--- DOCUMENT EXCERPT ---
Google reveals gaming platform Stadia

  • Published
Stadia controllerImage source, Google
Image caption,
The Stadia controller comes with a YouTube sharing button and another for Google Assistant.

Google has unveiled a new digital gaming platform called Stadia which will stream better-than-console-quality games that have traditionally had to be either downloaded or purchased on disc.

At launch it will work on existing desktops, laptops, TVs and phones, said the firm's Phil Harrison.

Google also revealed a controller.

It looks like a traditional console gamepad but the Stadia version has a button for capturing and sharing gaming directly to YouTube.

It was also announced that id Software's major title Doom Eternal will be one of the first games available.

No pricing was revealed at the event in San Francisco but the firm did say Stadia would launch in 2019 in the US, UK, Canada and Europe.

Google experimented with streaming data-rich games in 2018 with Project Stream, when the tech giant made the Ubisoft game Assassin's Creed: Odyssey available to play to trial participants via the Chrome web browser.

Media caption,

WATCH: Google's Phil Harrison on whether people will need to pay for high-speed internet in order to make the most of Stadia.
--- ENTRIES SHOWN ---
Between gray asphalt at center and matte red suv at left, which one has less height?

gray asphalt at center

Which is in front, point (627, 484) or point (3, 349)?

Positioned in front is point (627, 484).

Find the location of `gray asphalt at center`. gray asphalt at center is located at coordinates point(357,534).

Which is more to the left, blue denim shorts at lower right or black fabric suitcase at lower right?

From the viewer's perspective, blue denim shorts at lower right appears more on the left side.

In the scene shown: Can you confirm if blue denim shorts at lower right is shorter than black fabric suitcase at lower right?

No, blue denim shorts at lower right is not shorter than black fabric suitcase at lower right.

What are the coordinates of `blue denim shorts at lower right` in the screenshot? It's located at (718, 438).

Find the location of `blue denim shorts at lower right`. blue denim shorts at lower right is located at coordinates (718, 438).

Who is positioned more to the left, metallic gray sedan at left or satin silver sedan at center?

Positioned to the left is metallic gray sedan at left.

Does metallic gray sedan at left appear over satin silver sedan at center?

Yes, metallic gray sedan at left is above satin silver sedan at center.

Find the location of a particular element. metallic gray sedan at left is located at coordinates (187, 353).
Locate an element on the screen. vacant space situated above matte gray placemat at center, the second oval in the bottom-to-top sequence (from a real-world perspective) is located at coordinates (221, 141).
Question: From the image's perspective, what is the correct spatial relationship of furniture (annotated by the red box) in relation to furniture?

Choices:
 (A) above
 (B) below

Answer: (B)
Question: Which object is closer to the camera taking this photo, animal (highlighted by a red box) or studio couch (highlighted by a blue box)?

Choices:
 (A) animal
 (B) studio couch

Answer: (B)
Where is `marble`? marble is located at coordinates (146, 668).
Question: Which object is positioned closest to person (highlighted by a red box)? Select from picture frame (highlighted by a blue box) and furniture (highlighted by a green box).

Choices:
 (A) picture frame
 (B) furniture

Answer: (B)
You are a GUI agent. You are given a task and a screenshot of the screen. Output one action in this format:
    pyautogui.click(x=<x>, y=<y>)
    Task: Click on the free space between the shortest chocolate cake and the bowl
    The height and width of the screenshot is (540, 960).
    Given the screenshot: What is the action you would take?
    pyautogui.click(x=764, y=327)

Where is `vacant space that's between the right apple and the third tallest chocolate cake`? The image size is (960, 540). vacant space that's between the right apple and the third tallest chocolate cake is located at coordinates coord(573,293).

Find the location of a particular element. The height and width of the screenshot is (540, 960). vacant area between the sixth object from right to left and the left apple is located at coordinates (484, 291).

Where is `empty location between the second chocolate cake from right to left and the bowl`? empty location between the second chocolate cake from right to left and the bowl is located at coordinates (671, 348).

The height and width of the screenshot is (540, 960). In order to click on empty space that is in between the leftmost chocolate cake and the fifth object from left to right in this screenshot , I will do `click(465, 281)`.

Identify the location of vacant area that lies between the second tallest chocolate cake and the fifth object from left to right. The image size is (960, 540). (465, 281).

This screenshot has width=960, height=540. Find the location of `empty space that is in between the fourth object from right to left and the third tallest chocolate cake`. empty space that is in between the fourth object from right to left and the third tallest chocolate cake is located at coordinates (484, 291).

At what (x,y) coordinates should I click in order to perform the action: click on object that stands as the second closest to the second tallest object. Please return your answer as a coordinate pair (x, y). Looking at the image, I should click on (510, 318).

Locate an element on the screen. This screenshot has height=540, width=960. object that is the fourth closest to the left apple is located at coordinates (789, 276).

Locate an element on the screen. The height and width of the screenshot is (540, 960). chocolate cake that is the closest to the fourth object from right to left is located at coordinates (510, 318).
---
■ WHAT IS EXPECTED ■
List every kind of device that the Stadia article says the platform will work on at launch.

■ TASK RESULT ■
Desktops, laptops, TVs and phones.